══ EXTRACTED MATERIAL

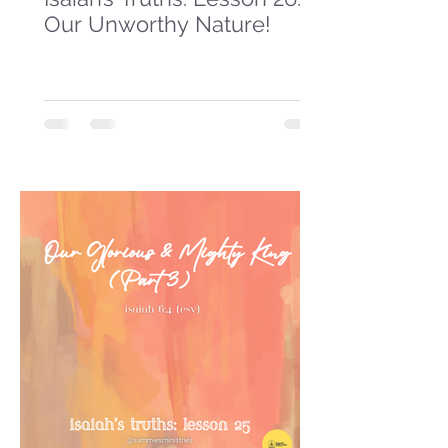
Our Unworthy Nature!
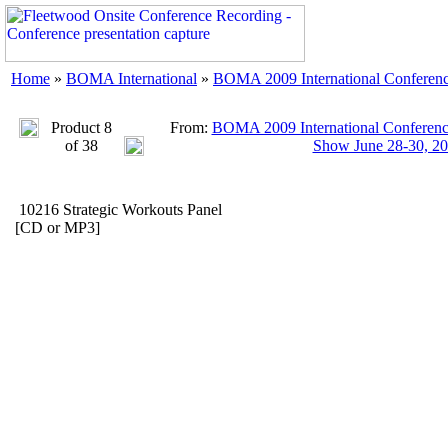
Home
»
BOMA International
»
BOMA 2009 International Conferenc
Product 8
From:
BOMA 2009 International Conference
of 38
Show June 28-30, 2
10216 Strategic Workouts Panel
[CD or MP3]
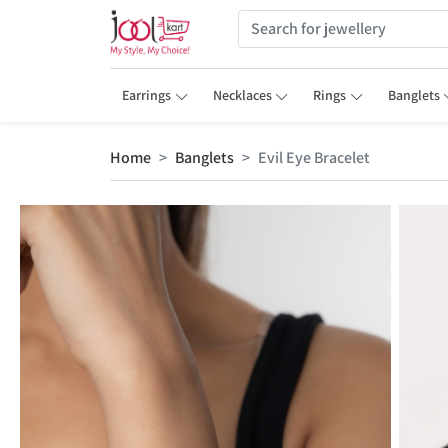
Earrings
Necklaces
Rings
Banglets
Home
Banglets
Evil Eye Bracelet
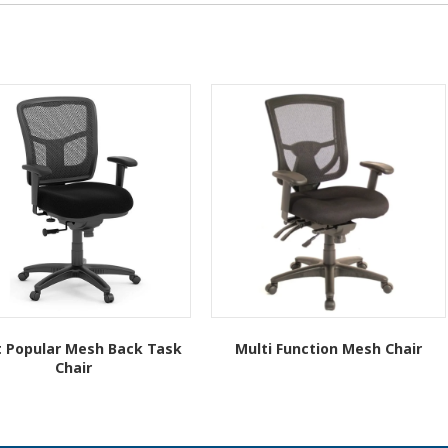
 Popular Mesh Back Task
Multi Function Mesh Chair
Chair
This
This
product
product
has
has
multiple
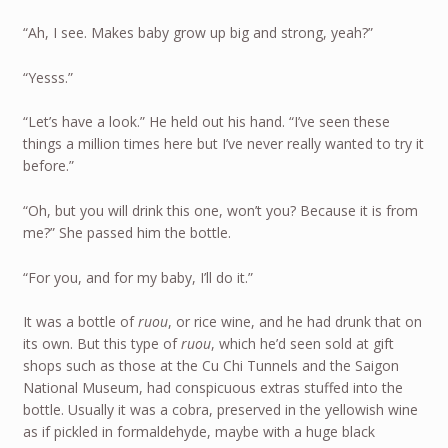
“Ah, I see. Makes baby grow up big and strong, yeah?”
“Yesss.”
“Let’s have a look.” He held out his hand. “I’ve seen these
things a million times here but I’ve never really wanted to try it
before.”
“Oh, but you will drink this one, won’t you? Because it is from
me?” She passed him the bottle.
“For you, and for my baby, I’ll do it.”
It was a bottle of
ruou
, or rice wine, and he had drunk that on
its own. But this type of
ruou
, which he’d seen sold at gift
shops such as those at the Cu Chi Tunnels and the Saigon
National Museum, had conspicuous extras stuffed into the
bottle. Usually it was a cobra, preserved in the yellowish wine
as if pickled in formaldehyde, maybe with a huge black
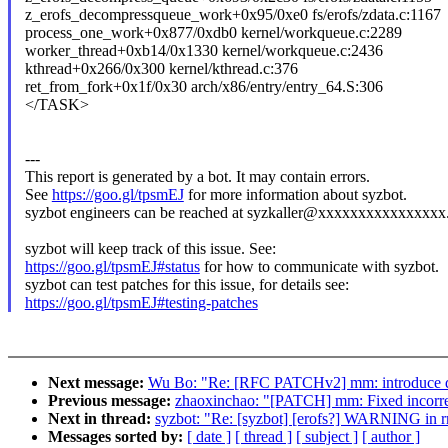
z_erofs_decompressqueue_work+0x95/0xe0 fs/erofs/zdata.c:1167
process_one_work+0x877/0xdb0 kernel/workqueue.c:2289
worker_thread+0xb14/0x1330 kernel/workqueue.c:2436
kthread+0x266/0x300 kernel/kthread.c:376
ret_from_fork+0x1f/0x30 arch/x86/entry/entry_64.S:306
</TASK>
---
This report is generated by a bot. It may contain errors.
See
https://goo.gl/tpsmEJ
for more information about syzbot.
syzbot engineers can be reached at syzkaller@xxxxxxxxxxxxxxxx
syzbot will keep track of this issue. See:
https://goo.gl/tpsmEJ#status
for how to communicate with syzbot.
syzbot can test patches for this issue, for details see:
https://goo.gl/tpsmEJ#testing-patches
Next message:
Wu Bo: "Re: [RFC PATCHv2] mm: introduce de
Previous message:
zhaoxinchao: "[PATCH] mm: Fixed incorre
Next in thread:
syzbot: "Re: [syzbot] [erofs?] WARNING in 
Messages sorted by:
[ date ]
[ thread ]
[ subject ]
[ author ]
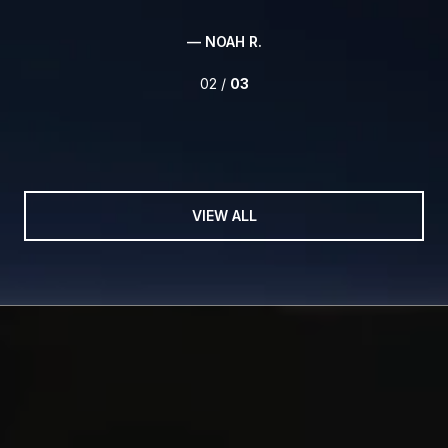
— NOAH R.
02 /
03
VIEW ALL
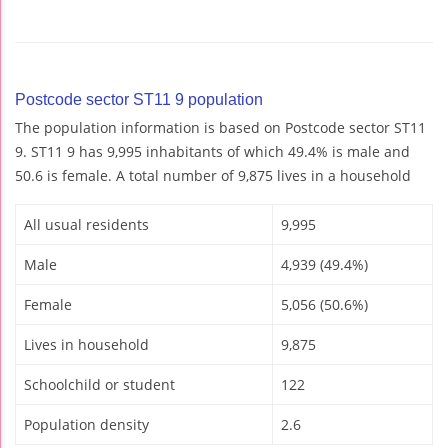
Postcode sector ST11 9 population
The population information is based on Postcode sector ST11
9. ST11 9 has 9,995 inhabitants of which 49.4% is male and
50.6 is female. A total number of 9,875 lives in a household
All usual residents
9,995
Male
4,939 (49.4%)
Female
5,056 (50.6%)
Lives in household
9,875
Schoolchild or student
122
Population density
2.6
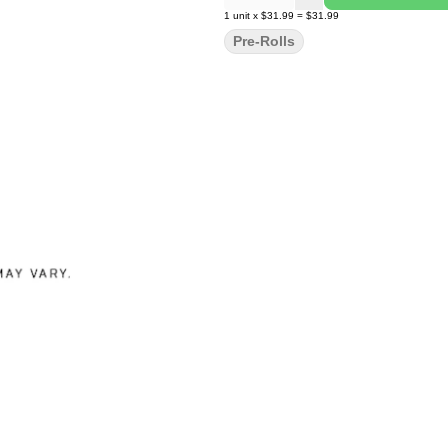
1
unit
x
$31.99
=
$31.99
Pre-Rolls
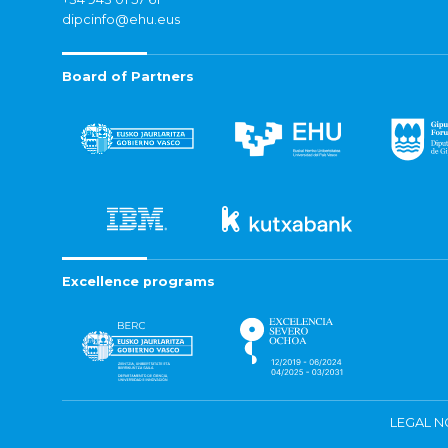
dipcinfo@ehu.eus
Board of Partners
Excellence programs
LEGAL N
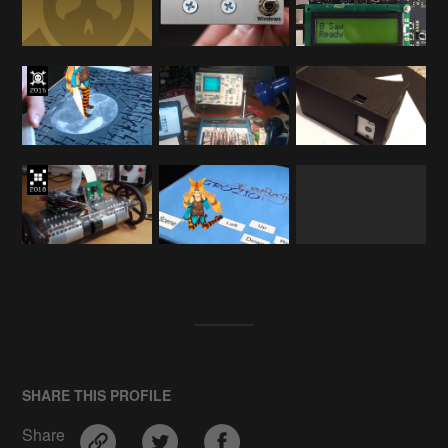
SHARE THIS PROFILE
Share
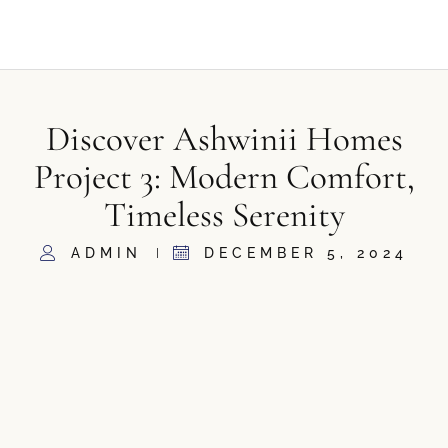
Discover Ashwinii Homes
Project 3: Modern Comfort,
Timeless Serenity
ADMIN
DECEMBER 5, 2024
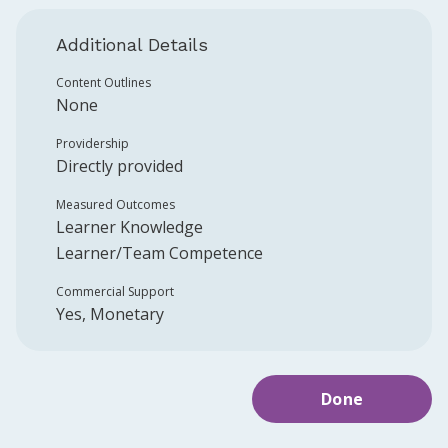
Additional Details
Content Outlines
None
Providership
Directly provided
Measured Outcomes
Learner Knowledge
Learner/Team Competence
Commercial Support
Yes, Monetary
Done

════

**AIM OF THE EXERCISE:**
Recast the text in all the rows above as a JSON list of strings, one string per line, with blank lines left out. Leave the pictures out of the answer.

**OUTPUT BELOW:**
[
  "Our Unworthy Nature!",
  "Home",
  "»",
  "BOMA International",
  "»",
  "BOMA 2009 International Conferenc",
  "Product 8",
  "From:",
  "BOMA 2009 International Conference",
  "of 38",
  "Show June 28-30, 2",
  "10216 Strategic Workouts Panel",
  "[CD or MP3]",
  "Earrings",
  "Necklaces",
  "Rings",
  "Banglets",
  "Home",
  "Banglets",
  "Evil Eye Bracelet",
  " Popular Mesh Back Task",
  "Multi Function Mesh Chair",
  "Chair",
  "This",
  "This",
  "product",
  "product",
  "has",
  "has",
  "multiple",
  "“Ah, I see. Makes baby grow up big and strong, yeah?”",
  "“Yesss.”",
  "“Let’s have a look.” He held out his hand. “I’ve seen these",
  "things a million times here but I’ve never really wanted to try it",
  "before.”",
  "“Oh, but you will drink this one, won’t you? Because it is from",
  "me?” She passed him the bottle.",
  "“For you, and for my baby, I’ll do it.”",
  "It was a bottle of",
  "ruou",
  ", or rice wine, and he had drunk that on",
  "its own. But this type of",
  "ruou",
  ", which he’d seen sold at gift",
  "shops such as those at the Cu Chi Tunnels and the Saigon",
  "National Museum, had conspicuous extras stuffed into the",
  "bottle. Usually it was a cobra, preserved in the yellowish wine",
  "as if pickled in formaldehyde, maybe with a huge black",
  "z_erofs_decompressqueue_work+0x95/0xe0 fs/erofs/zdata.c:1167",
  "process_one_work+0x877/0xdb0 kernel/workqueue.c:2289",
  "worker_thread+0xb14/0x1330 kernel/workqueue.c:2436",
  "kthread+0x266/0x300 kernel/kthread.c:376",
  "ret_from_fork+0x1f/0x30 arch/x86/entry/entry_64.S:306",
  "</TASK>",
  "---",
  "This report is generated by a bot. It may contain errors.",
  "See",
  "https://goo.gl/tpsmEJ",
  "for more information about syzbot.",
  "syzbot engineers can be reached at syzkaller@xxxxxxxxxxxxxxxx",
  "syzbot will keep track of this issue. See:",
  "https://goo.gl/tpsmEJ#status",
  "for how to communicate with syzbot.",
  "syzbot can test patches for this issue, for details see:",
  "https://goo.gl/tpsmEJ#testing-patches",
  "Next message:",
  "Wu Bo: \"Re: [RFC PATCHv2] mm: introduce de",
  "Previous message:",
  "zhaoxinchao: \"[PATCH] mm: Fixed incorre",
  "Next in thread:",
  "syzbot: \"Re: [syzbot] [erofs?] WARNING in ",
  "Messages sorted by:",
  "[ date ]",
  "[ thread ]",
  "[ subject ]",
  "[ author ]",
  "— NOAH R.",
  "02 /",
  "03",
  "VIEW ALL",
  "Postcode sector ST11 9 population",
  "The population information is based on Postcode sector ST11",
  "9. ST11 9 has 9,995 inhabitants of which 49.4% is male and",
  "50.6 is female. A total number of 9,875 lives in a household",
  "All usual residents",
  "9,995",
  "Male",
  "4,939 (49.4%)",
  "Female",
  "5,056 (50.6%)",
  "Lives in household",
  "9,875",
  "Schoolchild or student",
  "122",
  "Population density",
  "2.6",
  "1",
  "unit",
  "x",
  "$31.99",
  "=",
  "$31.99",
  "Pre-Rolls",
  "dipcinfo@ehu.eus",
  "Board of Partners",
  "Excellence programs",
  "LEGAL N",
  "SHARE THIS PROFILE",
  "Share",
  "Discover Ashwinii Homes",
  "Project 3: Modern Comfort,",
  "Timeless Serenity",
  "ADMIN",
  "DECEMBER 5, 2024",
  "Additional Details",
  "Content Outlines",
  "None",
  "Providership",
  "Directly provided",
  "Measured Outcomes",
  "Learner Knowledge",
  "Learner/Team Competence",
  "Commercial Support",
  "Yes, Monetary",
  "Done"
]